A number of couples in Israel were told their fetuses screened positive for Gaucher’s disease and decided to terminate their pregnancies. Gaucher’s disease ranges from mild and very treatable to severe. An article in the September 19 issue of the Journal of the American Medical Association (JAMA) puts forward a number of questions regarding the appropriateness of some types of genetic screenings.

The authors explain “Carrier screening can reduce the burden of genetic disease, especially in populations in which specific diseases are common. Although generally performed for severe, untreatable disorders, carrier screening for less serious yet prevalent conditions is also possible, but there is little information on its implications, even though it is likely to become more common.”

Gaucher’s disease (GD) is much more common among Ashkenazi Jews compared to other populations. GD includes three diseases, they are all due to deficient activity of a type of enzyme (glucocerebrosidase), leading to an accumulation of its substrate, the fatty substance glucocerebroside (glucosylceramide). A person with Gauther’s disease may have an enlarged spleen and liver, malformation of the liver, skeletal disorders and painful bone lesions, serious neurologic complications, swelling of lymph nodes and sometimes adjacent joints, a brownish tint to the skin, anemia, distended abdomen, and low blood platelets. In more severe cases the patient is also more susceptible to infection. A French doctor, Philippe Gaucher, originally described the disease, hence its name.

Screening people for GD is controversial because, for example, type 1 GD usually has no symptoms; it is not severe and is completely treatable. The problem is that carrier screening for GD does not tell you how severe the GD is. Since 1995 Ashkenazi Jews have been offered screening globally and in Israel.

Shachar Zuckerman, M.Sc., Shaare Zedek Medical Center, Jerusalem, Israel, and team looked at various aspects of GD screening in Israel. They focused on GD screening’s scope, the process itself and outcomes. They received data from ten genetic centers in Israel – the data included information on various individuals who had been screened for GD, how many carriers were identified, how many carrier couples were identified, and the mutations identified within these couples for the period January 1995 – March 2003. Telephone interviews took place with carrier couples during the period of January 2003 to August 2004.

83 carrier couples were identified out of about 28,893 people who were screened. The authors said GD carrier frequency was 5.7%. 82 couples were considered at risk of giving birth to children with type 1 GD. Of the 82 couples, seventy were at risk for mildly affected or asymptomatic offspring, and 12 of the 82 couples were at risk for moderately affected offspring.
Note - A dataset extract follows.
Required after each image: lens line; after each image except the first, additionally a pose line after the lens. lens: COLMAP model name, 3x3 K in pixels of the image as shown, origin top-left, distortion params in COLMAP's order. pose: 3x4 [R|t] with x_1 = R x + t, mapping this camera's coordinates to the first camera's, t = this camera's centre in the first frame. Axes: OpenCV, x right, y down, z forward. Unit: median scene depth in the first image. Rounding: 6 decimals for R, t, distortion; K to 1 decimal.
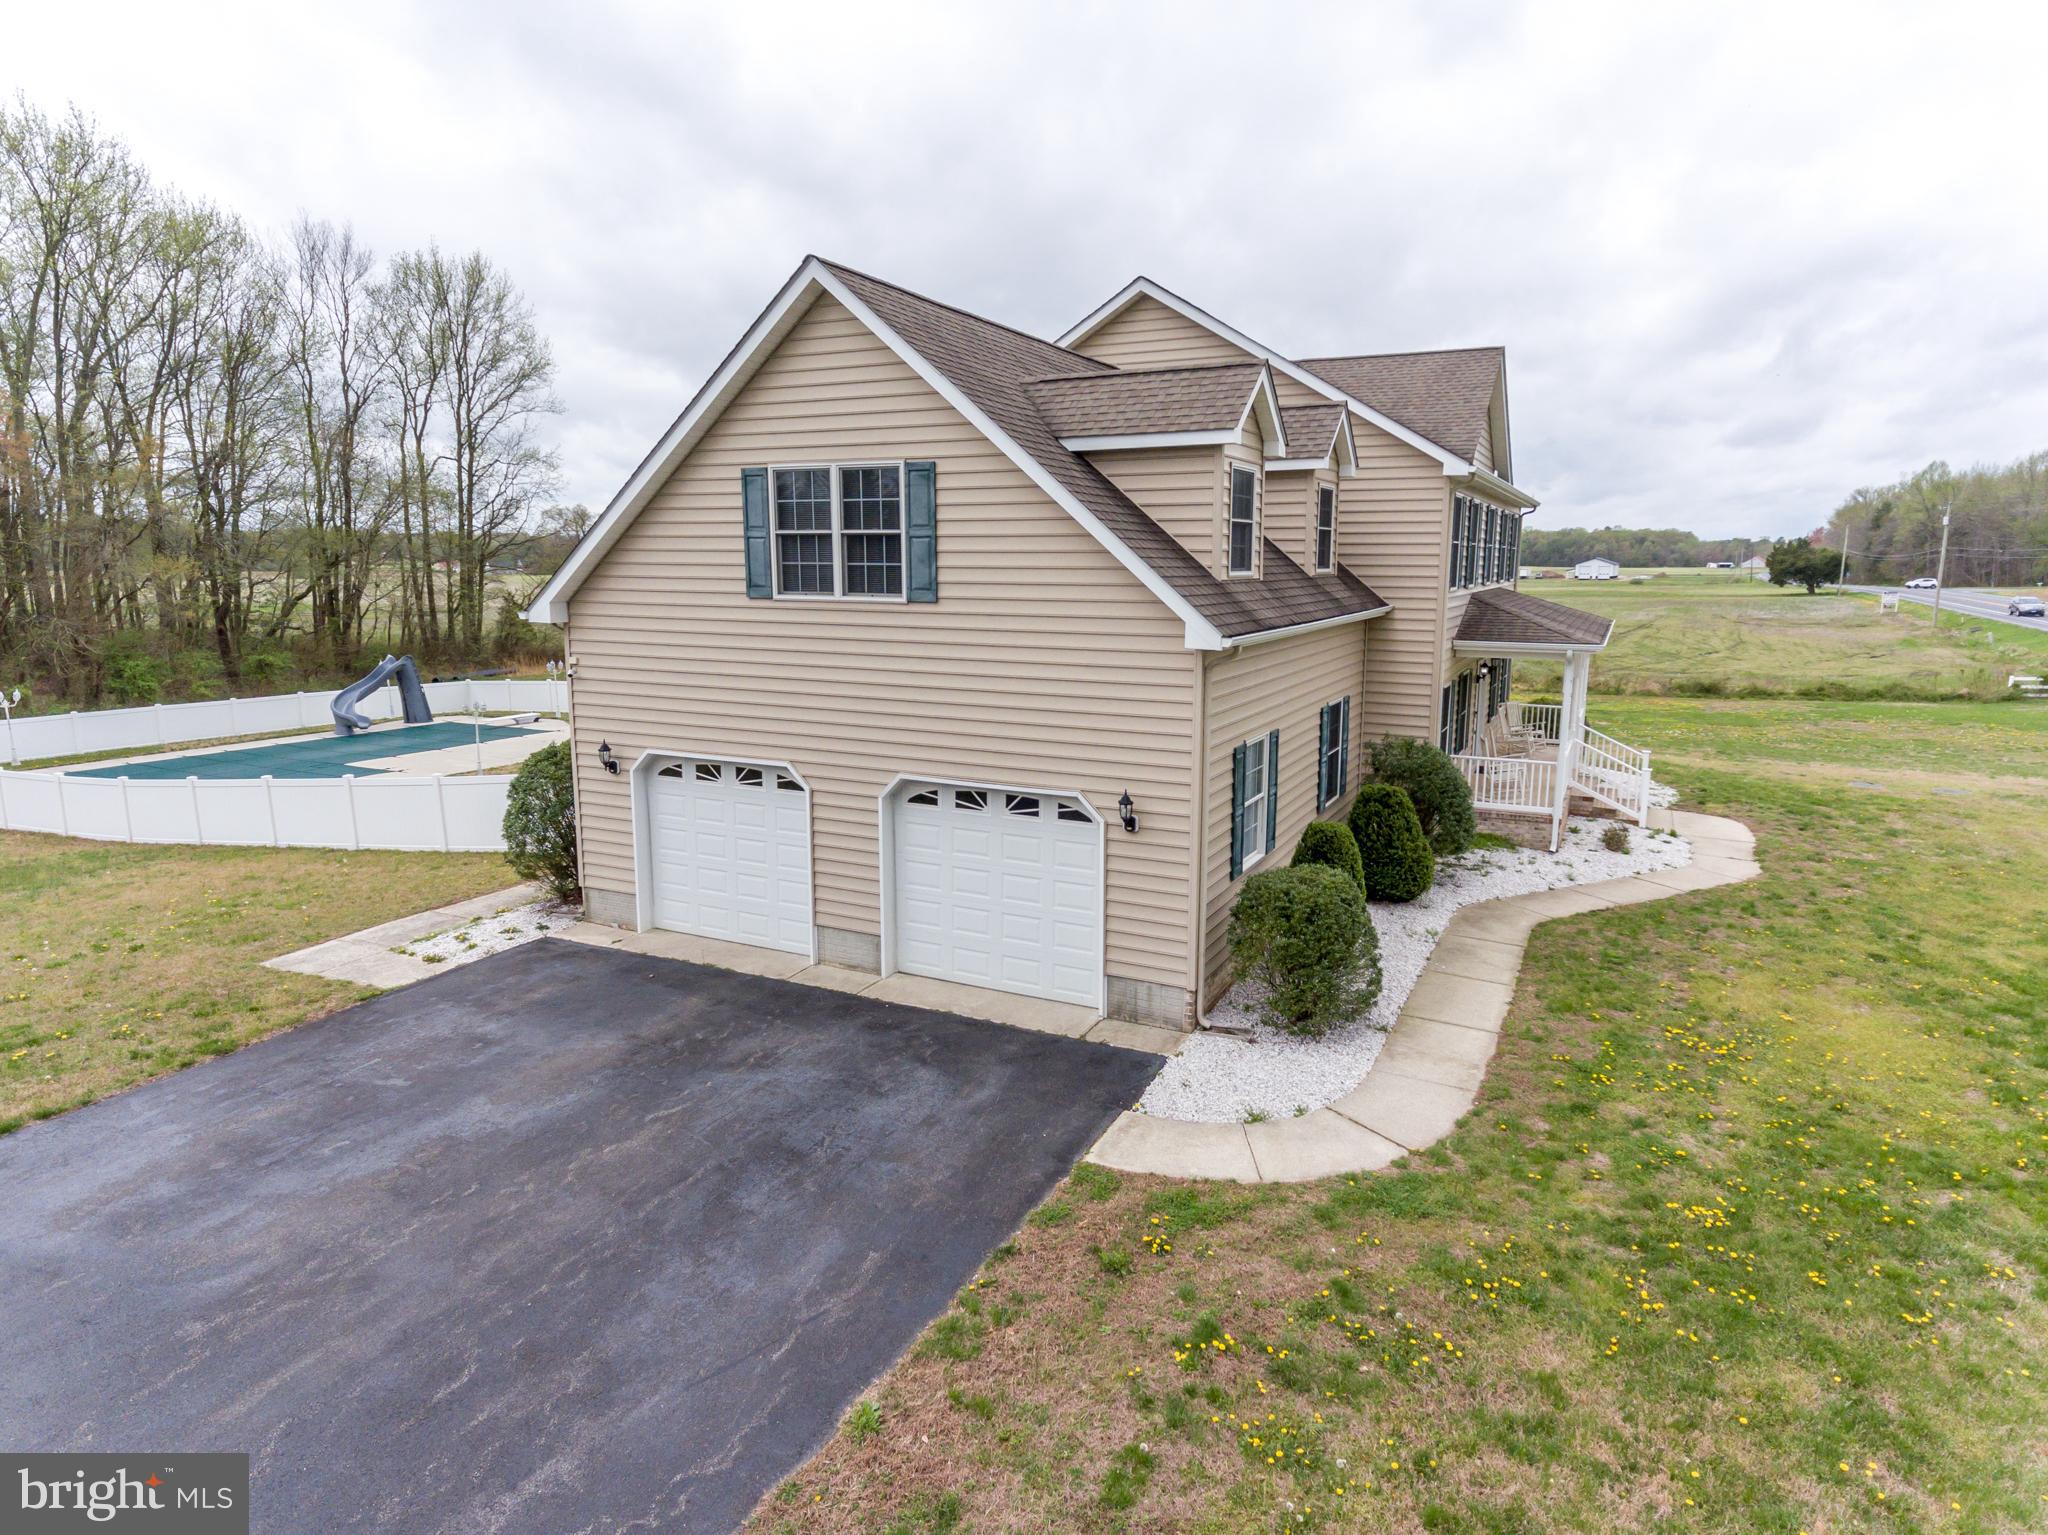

Out of 90 pregnancies, prenatal diagnoses were performed in 68 (76%). Terminations (of pregnancy) were carried out in 4 out of 16 (25%) of fetuses with GD – two fetuses were predicted to have asymptomatic or mild GD, while 2 fetuses were predicted to have moderate GD. The researchers report that among couples who had medical counseling with a GD expert, the number of terminations was significantly lower – 8% of couples who had both genetic counseling and medical counseling with a GD expert terminated, compared to 100% of couples who had no medical counseling with a GD expert.

The authors wrote “With respect to the stated goal of carrier screening programs, the main practical outcome of GD screening was a 66 percent reduction in birth prevalence for moderate type 1 GD, for which the estimated frequency is 1 in 27,000, and a 15 percent reduction in the birth prevalence of asymptomatic or mild type 1 GD for which the estimated frequency is 1 in 1,300. This was achieved through termination of pregnancy of fetuses either treatable or likely to be asymptomatic, and it is debatable whether this represents a true benefit. Applying the classic carrier screening paradigm to common, low-penetrance disease leads to inevitable dilemmas, and programs offering such screening should determine whether the true goal is knowledge and presymptomatic risk assessment or pregnancy termination of fetuses with a specified genetic status. Our results suggest that to avoid termination of pregnancies for generally mild conditions, even in a highly educated population, screening programs would require a combination of traditional, nondirective genetic counseling with medical counseling by professionals familiar with the specific diseases.”